The same Exeter team is now exploring a possible link between the theories described in the studies and last summer’s devastating peatland fires in Russia.

The first paper is published in the European Journal of Social Science and the second in Proceedings of the Royal Society A.

The first paper by Catherine Luke and Professor Peter Cox describes the basic phenomenon. When soil microbes decompose organic matter they release heat – this is why compost heaps are often warmer than the air around them.

The compost bomb instability is a runaway feedback that occurs when the heat is generated by microbes more quickly than it can escape to the atmosphere. This in turn requires that the active decomposing soil layer is thermally-insulated from the atmosphere.

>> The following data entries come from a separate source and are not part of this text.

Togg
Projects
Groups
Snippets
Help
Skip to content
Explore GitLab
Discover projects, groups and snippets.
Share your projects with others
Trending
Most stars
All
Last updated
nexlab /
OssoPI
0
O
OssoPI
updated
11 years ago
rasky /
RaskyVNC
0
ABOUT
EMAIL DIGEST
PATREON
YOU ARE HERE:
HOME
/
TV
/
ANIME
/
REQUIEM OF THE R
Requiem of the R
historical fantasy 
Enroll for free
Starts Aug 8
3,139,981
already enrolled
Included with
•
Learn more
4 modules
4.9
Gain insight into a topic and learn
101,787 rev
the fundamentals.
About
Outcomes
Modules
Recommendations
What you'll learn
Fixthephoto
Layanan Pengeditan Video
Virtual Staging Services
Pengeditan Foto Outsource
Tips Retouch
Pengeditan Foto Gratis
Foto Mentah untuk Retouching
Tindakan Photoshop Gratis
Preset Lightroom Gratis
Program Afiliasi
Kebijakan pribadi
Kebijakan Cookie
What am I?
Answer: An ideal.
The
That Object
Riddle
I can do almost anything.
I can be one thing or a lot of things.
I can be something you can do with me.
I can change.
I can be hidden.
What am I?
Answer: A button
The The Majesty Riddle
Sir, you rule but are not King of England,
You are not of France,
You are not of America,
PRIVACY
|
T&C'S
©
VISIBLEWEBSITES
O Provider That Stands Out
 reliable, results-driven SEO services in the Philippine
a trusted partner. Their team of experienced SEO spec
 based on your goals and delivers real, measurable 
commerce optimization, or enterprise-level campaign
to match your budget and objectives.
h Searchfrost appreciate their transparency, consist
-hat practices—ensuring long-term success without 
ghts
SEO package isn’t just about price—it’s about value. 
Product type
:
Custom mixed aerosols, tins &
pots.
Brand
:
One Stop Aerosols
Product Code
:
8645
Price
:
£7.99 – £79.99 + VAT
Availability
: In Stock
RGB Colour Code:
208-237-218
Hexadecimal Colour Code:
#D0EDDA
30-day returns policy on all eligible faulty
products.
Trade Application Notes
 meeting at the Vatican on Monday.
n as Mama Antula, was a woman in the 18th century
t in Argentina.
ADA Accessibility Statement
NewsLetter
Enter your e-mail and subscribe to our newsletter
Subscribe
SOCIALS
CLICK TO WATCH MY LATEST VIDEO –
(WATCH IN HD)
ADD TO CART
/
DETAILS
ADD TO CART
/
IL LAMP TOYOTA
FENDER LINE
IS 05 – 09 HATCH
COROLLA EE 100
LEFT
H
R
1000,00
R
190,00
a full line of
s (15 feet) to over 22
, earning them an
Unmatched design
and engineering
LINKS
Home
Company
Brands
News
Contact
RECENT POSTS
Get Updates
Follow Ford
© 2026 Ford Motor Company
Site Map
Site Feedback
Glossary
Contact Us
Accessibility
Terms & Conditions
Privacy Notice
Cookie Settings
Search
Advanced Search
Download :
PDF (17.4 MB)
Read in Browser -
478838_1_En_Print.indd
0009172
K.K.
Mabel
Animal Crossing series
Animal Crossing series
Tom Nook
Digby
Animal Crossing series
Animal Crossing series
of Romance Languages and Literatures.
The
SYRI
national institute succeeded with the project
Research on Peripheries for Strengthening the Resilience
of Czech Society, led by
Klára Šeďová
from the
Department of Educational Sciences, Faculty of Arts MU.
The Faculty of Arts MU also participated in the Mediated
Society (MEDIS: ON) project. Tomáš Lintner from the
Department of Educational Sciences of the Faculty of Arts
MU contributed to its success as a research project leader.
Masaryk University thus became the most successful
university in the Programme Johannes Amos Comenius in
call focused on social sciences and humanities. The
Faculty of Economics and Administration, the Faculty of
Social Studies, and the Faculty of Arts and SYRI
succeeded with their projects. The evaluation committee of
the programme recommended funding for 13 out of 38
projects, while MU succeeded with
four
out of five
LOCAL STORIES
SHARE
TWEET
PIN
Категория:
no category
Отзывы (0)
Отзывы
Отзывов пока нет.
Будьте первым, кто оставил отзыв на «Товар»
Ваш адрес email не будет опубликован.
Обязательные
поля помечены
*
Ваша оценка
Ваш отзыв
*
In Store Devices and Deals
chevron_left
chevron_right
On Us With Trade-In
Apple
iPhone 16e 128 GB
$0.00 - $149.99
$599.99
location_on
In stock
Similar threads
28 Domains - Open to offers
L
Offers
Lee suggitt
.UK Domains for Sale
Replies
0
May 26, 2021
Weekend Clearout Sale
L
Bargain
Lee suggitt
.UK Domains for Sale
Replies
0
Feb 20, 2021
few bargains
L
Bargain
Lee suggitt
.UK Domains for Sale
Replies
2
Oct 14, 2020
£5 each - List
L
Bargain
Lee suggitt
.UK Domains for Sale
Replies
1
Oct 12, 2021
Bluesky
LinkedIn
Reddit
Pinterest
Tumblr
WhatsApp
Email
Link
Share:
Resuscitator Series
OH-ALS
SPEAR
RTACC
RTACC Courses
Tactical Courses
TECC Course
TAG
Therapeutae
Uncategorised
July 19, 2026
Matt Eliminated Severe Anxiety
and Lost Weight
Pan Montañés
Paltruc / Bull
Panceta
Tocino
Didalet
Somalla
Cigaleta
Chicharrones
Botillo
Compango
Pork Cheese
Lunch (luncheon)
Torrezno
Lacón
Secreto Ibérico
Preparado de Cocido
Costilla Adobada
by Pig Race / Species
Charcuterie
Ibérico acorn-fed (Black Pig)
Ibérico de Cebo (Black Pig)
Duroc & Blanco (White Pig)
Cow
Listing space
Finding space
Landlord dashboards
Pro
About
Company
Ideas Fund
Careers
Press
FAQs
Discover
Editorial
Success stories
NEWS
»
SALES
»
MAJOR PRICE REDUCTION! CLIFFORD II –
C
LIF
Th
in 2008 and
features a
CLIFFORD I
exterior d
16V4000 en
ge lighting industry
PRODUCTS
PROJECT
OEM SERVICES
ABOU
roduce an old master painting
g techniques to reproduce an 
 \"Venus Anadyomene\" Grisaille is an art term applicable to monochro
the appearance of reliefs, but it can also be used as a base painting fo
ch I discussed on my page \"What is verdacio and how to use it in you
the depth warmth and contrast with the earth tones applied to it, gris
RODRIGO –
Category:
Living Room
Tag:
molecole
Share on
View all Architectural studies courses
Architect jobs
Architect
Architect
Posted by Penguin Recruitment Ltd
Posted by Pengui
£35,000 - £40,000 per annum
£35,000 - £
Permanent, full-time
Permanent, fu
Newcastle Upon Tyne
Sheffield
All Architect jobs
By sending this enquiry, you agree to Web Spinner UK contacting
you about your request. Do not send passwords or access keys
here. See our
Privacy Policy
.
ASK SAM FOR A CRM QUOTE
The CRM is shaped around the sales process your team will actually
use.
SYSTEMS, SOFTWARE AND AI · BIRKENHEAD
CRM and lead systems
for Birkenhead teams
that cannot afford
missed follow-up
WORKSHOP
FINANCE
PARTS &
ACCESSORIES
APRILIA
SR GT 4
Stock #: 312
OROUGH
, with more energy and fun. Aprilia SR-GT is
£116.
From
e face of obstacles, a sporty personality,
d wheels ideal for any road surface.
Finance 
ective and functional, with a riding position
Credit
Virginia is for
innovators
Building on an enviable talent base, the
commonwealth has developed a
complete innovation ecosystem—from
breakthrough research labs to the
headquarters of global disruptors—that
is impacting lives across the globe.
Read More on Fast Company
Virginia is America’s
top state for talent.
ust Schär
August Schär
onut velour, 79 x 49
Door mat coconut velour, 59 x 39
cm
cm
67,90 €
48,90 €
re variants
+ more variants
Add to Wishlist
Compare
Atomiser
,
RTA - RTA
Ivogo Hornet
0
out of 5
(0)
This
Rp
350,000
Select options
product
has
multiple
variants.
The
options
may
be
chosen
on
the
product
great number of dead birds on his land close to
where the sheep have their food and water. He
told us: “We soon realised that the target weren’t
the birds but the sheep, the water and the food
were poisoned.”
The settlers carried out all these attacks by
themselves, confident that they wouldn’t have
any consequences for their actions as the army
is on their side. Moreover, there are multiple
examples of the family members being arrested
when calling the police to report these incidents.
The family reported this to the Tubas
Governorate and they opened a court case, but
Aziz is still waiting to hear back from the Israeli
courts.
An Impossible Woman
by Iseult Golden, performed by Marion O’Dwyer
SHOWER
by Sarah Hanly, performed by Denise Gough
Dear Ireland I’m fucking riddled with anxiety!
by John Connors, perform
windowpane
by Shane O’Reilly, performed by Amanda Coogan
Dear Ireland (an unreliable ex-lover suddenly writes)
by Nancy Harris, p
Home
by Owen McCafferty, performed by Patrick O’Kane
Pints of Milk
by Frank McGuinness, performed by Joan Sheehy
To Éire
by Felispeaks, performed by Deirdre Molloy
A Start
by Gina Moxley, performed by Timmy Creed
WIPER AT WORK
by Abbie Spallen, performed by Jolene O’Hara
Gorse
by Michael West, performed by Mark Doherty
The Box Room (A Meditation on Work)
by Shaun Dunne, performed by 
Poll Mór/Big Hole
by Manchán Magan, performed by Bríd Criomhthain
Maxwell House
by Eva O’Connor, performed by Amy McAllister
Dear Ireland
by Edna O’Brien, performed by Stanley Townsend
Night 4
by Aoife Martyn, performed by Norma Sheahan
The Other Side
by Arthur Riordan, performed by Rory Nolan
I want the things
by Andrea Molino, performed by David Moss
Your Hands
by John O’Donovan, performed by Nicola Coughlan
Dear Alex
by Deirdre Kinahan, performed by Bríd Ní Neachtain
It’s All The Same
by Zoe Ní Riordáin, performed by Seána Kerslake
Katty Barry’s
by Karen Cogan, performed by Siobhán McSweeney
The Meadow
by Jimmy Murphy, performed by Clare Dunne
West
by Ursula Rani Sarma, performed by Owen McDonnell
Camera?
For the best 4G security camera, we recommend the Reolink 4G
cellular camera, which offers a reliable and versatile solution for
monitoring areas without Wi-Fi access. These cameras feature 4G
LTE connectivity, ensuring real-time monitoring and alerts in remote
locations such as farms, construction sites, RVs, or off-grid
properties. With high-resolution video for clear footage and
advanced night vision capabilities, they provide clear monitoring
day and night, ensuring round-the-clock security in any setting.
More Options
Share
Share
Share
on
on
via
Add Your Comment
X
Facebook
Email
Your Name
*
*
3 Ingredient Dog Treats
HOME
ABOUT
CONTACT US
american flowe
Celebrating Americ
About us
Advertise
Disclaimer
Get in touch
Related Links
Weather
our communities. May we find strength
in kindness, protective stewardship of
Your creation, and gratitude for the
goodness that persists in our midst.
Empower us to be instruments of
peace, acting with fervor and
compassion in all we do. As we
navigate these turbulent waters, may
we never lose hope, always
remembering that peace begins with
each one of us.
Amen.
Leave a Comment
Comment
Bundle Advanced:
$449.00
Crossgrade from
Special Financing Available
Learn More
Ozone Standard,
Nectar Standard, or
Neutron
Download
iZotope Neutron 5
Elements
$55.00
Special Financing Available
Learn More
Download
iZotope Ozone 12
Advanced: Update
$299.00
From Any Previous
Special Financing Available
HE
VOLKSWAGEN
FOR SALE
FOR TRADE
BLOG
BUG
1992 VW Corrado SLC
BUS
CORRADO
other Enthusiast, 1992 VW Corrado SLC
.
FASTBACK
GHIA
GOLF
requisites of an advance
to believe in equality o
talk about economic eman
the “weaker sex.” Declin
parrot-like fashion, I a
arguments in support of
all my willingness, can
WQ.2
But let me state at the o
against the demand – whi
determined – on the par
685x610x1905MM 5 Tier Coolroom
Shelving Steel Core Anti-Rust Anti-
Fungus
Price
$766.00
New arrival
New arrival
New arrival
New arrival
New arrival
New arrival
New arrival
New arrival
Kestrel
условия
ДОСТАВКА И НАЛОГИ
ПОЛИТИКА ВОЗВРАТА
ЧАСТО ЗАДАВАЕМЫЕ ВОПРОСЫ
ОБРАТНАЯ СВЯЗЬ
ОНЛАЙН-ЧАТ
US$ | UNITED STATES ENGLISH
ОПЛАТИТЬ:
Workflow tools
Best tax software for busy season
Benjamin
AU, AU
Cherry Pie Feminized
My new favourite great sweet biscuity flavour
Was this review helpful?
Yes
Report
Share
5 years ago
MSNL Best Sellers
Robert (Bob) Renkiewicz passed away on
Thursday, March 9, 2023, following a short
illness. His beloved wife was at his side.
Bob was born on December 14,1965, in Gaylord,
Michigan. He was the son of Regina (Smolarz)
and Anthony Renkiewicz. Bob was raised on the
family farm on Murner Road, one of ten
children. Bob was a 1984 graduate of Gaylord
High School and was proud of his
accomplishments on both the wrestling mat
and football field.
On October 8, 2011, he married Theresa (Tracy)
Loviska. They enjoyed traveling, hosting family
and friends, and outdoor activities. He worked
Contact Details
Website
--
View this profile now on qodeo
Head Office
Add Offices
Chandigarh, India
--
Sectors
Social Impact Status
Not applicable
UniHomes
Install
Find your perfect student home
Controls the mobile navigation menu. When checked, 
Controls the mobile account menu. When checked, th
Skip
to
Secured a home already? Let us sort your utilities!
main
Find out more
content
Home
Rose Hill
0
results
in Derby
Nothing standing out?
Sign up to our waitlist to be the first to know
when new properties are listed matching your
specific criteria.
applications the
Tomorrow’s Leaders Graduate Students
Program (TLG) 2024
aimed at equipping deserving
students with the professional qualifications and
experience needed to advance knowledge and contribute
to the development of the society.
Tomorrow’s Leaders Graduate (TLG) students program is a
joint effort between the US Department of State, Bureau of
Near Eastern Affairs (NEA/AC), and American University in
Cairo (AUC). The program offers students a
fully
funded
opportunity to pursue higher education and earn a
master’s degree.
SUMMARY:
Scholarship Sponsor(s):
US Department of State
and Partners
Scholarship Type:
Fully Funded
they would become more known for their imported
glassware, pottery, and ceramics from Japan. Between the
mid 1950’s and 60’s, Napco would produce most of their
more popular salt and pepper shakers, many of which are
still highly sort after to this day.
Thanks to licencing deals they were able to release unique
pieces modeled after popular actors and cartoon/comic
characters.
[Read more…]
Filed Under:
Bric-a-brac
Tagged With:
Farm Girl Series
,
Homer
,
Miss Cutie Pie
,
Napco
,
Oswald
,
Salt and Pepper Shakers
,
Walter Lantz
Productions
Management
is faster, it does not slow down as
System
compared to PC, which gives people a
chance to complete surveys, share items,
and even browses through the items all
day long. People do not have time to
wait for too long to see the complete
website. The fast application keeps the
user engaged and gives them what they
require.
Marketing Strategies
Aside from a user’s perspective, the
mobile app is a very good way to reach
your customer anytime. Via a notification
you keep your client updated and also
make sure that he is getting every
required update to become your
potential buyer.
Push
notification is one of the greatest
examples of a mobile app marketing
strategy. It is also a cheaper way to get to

Catherine Luke explains: “The compost bomb instability is most likely to occur in drying organic soils covered by an insulating lichen or moss layer”.

The second paper led by Dr Sebastian Wieczorek and Professor Peter Ashwin, also of the University of Exeter, proves there is a dangerous rate of global warming beyond which the compost bomb instability occurs.

This is in contrast to the general belief that tipping points correspond to dangerous levels of global warming.

Sebastian Wieczorek explains: “The compost bomb instability is a novel type of rate-dependent climate tipping point”.

The Exeter team is now modelling the potential impact of the compost bomb instability on future climate change, including the potential link to the Russian peatland fires.It is also working to identify other rate-dependent tipping points.